RSP Serialization Group

From RDF Stream Processing Community Group

Links with Web of things Interest Group

Discussions on this topic may overlap or be strongly correlated with those of this interest group:

http://www.w3.org/WoT/IG/

Assumptions

  • The ontology used for the RDF data generation is known. It is known to RDF stream generator, processing engine and consumers. It should be publicly broadcasted.
  • The ontology should not be changed after that RDF data generator has started generating RDF data.
  • All of the URI prefixes used in RDF data should be known to all components (generator, processor and consumers). It should be broadcasted before RDF data generation and streaming.

Requirements

  • Serialization format shall be stream-able
  • Direct data retrieving (e.g., for querying) from the stream
  • Scalable
    • applicable for powerful devices and
    • for resource-constrained embedded devices (sensors, actuators, etc.)
  • Extendable (for time stamps or intervals)
  • Human readable (nice to have)
  • Should be compatible to existing standard serializations formats
  • Efficient (easy to process) and compact on the wire
  • Type-aware representation (provide data (e.g., objects) in type-aware manner for fast processing and memory saving)
  • Punctuation in the stream
  • ...

RDF Formats

W3C Recommendations:

Binary Representations

  • HDT
    • achieves high levels of compression.
    • provides retrieving features to the compressed data.
    • works on the complete dataset, with non-negligible processing time.
    • is a W3C member submission and has several associated libraries and tools.
    • Reference: Javier D. Fernández, Miguel A. Martínez-Prieto, Claudio Gutiérrez, Axel Polleres, Mario Arias. Binary RDF Representation for Publication and Exchange.
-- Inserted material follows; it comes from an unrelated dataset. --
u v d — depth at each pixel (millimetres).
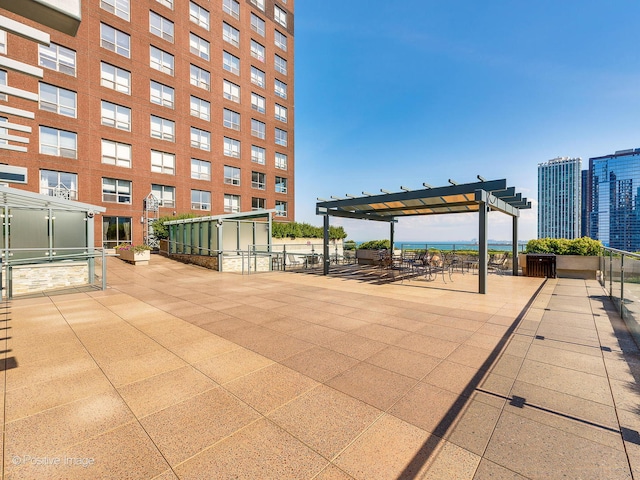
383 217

Web Semantics: Science, Services and Agents on the World Wide Web, 19, pp. 22-41, 2013. View BibTeX
  • SHDT
    • a deviation from HDT that simplifies the associated metadata.
    • does not compete in compression but allows operating in constrained devices.
    • Reference: H. Hasemann, A. Kroller, and M. Pagel. RDF Provisioning for the Internet of Things. In Proc. of the International Conference on the Internet of Things (IOT), pp.143-150. IEEE, 2012. View BibTeX
  • ERI
    • considers an RDF stream as a continuous flow of blocks (with predefined maximum size) of triples.
    • follows an encoding procedure similar to that of the Efficient XML Interchange (EXI) format, multiplexing the information into structural and value channels.
    • a standard compressor can be used in each channel, leveraging its data regularities to produce better compression results.
    • produces state-of-the-art compression, remaining competitive in processing time.
    • Reference: Javier D. Fernández, Alejandro Llaves, Oscar Corcho. Efficient RDF Interchange (ERI) Format for RDF Data Streams. In Proc. of the International Semantic Web Conference (ISWC), 2014. View BibTeX Research Object Github source code
  • RDSZ
    • applies the general-purpose stream compressor Zlib to RDF streams.
    • uses differential encoding to take advantage of structural similarities.
    • achieves gains in compression at the cost of increasing the processing time.
    • Reference: Norberto Fernández, Jesús Arias, Luis Sánchez, Damaris Fuentes-Lorenzo, Óscar Corcho. RDSZ: An approach for lossless RDF stream compression. In Proc. of the Extended Semantic Web Conference (ESWC), LNCS 8465, pp. 52–67, 2014. View BibTeX
  • Efficient RDF with W3C EXI
    • uses the benefits of EXI coding (e.g., low memory usage, fast processing, high compression rate)
    • EXI is applicable to resource-constrained embedded devices such as microcontrollers (e.g., see paper)
    • can be perfectly harmonized with a semantic repositories such as RDF Store (e.g., see μRDF Store; more information will be followed)
  • RDF Binary using Apache Thrift
    • can encode RDF graphs and SPARQL result set
    • its main objective is to provide fast machine encoding and decoding
    • Thrift allows to implement the format in a wide variety of programming languages
    • Reference: http://afs.github.io/rdf-thrift/
  • Binary RDF in Sesame
  • RDF-3X
    • supposedly good compression and efficient indexing on static RDF data. I don't know if usable for streaming
    • Reference: Thomas Neumann and Gerhard Weikum. 2010. The RDF-3X engine for scalable management of RDF data. The VLDB Journal 19, 1 (February 2010), 91-113. DOI=10.1007/s00778-009-0165-y [1]

Evaluation

RDF/XML (XML Infoset) Turtle N-Quads N-Triples Trig JSON-LD
Stream-able / quads? Yes No Yes No Yes Yes
Extendable Yes (e.g., use attributes) Yes Yes Yes Yes Yes
Human readable Yes Yes Yes Yes Yes Yes
Standard Yes Yes Yes Yes Yes Yes
Efficient/Compact Yes (with EXI) No No No No Yes?
Direct processable/retrieving Yes Yes Yes Yes Yes Yes
Scalable Yes (use EXI for constrained embedded devices) No No No No No
Type-aware (announce the type of value) Yes Yes* Yes* Yes* Yes* Yes*
...

RDF/XML Example

<Description rdf:about="http://rsp.sample/" rsp:timeStamp= "2014-09-08T10:12:05">
 <RSP>Hello</RSP>            
</Description>

Open Issues

  • Is there a dicision about the kind of streaming (consecutive graph items vs. autonomic (sub-)graph transactions)?